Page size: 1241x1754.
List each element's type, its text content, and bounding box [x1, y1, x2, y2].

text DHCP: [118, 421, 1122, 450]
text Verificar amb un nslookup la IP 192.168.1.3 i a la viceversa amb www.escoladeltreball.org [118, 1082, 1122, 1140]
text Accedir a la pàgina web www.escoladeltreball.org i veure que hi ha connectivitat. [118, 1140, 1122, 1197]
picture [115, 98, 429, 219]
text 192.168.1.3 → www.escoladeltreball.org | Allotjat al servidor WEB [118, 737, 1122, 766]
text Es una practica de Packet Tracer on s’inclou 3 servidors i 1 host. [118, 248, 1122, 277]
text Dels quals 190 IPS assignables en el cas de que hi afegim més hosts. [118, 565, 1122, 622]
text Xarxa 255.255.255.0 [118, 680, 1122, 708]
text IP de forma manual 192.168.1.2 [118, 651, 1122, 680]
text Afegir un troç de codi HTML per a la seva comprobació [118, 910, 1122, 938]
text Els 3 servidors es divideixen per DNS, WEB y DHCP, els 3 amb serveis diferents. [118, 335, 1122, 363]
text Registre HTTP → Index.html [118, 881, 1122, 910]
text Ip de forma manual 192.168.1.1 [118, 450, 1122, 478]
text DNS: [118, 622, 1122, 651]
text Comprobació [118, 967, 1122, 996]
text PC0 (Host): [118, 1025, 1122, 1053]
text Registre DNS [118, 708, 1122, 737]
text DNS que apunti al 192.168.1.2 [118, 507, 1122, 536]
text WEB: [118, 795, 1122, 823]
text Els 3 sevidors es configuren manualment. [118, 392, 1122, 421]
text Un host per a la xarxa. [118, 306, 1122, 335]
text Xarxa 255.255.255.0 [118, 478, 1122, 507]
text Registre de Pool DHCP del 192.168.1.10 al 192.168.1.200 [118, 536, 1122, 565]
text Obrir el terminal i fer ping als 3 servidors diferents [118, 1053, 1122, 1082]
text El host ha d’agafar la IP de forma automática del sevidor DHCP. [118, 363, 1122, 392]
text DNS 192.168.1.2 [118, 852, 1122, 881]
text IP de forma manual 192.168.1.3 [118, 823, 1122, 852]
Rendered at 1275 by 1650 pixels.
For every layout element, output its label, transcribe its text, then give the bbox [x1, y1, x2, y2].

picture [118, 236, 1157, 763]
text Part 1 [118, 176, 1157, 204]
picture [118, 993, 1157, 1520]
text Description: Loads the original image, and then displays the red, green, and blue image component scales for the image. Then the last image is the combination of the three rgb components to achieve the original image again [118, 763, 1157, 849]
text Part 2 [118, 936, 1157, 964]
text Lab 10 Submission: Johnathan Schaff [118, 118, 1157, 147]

^^^^^^^^

### AIM OF THE EXERCISE
Please repeat all the records above, replacing "Registre" with "Register" wherever it occurs and leaving everything else unchanged.

### TASK RESULT
Page size: 1241x1754.
List each element's type, its text content, and bounding box [x1, y1, x2, y2].

text DHCP: [118, 421, 1122, 450]
text Verificar amb un nslookup la IP 192.168.1.3 i a la viceversa amb www.escoladeltreball.org [118, 1082, 1122, 1140]
text Accedir a la pàgina web www.escoladeltreball.org i veure que hi ha connectivitat. [118, 1140, 1122, 1197]
picture [115, 98, 429, 219]
text 192.168.1.3 → www.escoladeltreball.org | Allotjat al servidor WEB [118, 737, 1122, 766]
text Es una practica de Packet Tracer on s’inclou 3 servidors i 1 host. [118, 248, 1122, 277]
text Dels quals 190 IPS assignables en el cas de que hi afegim més hosts. [118, 565, 1122, 622]
text Xarxa 255.255.255.0 [118, 680, 1122, 708]
text IP de forma manual 192.168.1.2 [118, 651, 1122, 680]
text Afegir un troç de codi HTML per a la seva comprobació [118, 910, 1122, 938]
text Els 3 servidors es divideixen per DNS, WEB y DHCP, els 3 amb serveis diferents. [118, 335, 1122, 363]
text Register HTTP → Index.html [118, 881, 1122, 910]
text Ip de forma manual 192.168.1.1 [118, 450, 1122, 478]
text DNS: [118, 622, 1122, 651]
text Comprobació [118, 967, 1122, 996]
text PC0 (Host): [118, 1025, 1122, 1053]
text Register DNS [118, 708, 1122, 737]
text DNS que apunti al 192.168.1.2 [118, 507, 1122, 536]
text WEB: [118, 795, 1122, 823]
text Els 3 sevidors es configuren manualment. [118, 392, 1122, 421]
text Un host per a la xarxa. [118, 306, 1122, 335]
text Xarxa 255.255.255.0 [118, 478, 1122, 507]
text Register de Pool DHCP del 192.168.1.10 al 192.168.1.200 [118, 536, 1122, 565]
text Obrir el terminal i fer ping als 3 servidors diferents [118, 1053, 1122, 1082]
text El host ha d’agafar la IP de forma automática del sevidor DHCP. [118, 363, 1122, 392]
text DNS 192.168.1.2 [118, 852, 1122, 881]
text IP de forma manual 192.168.1.3 [118, 823, 1122, 852]
Rendered at 1275 by 1650 pixels.
For every layout element, output its label, transcribe its text, then give the bbox [x1, y1, x2, y2].

picture [118, 236, 1157, 763]
text Part 1 [118, 176, 1157, 204]
picture [118, 993, 1157, 1520]
text Description: Loads the original image, and then displays the red, green, and blue image component scales for the image. Then the last image is the combination of the three rgb components to achieve the original image again [118, 763, 1157, 849]
text Part 2 [118, 936, 1157, 964]
text Lab 10 Submission: Johnathan Schaff [118, 118, 1157, 147]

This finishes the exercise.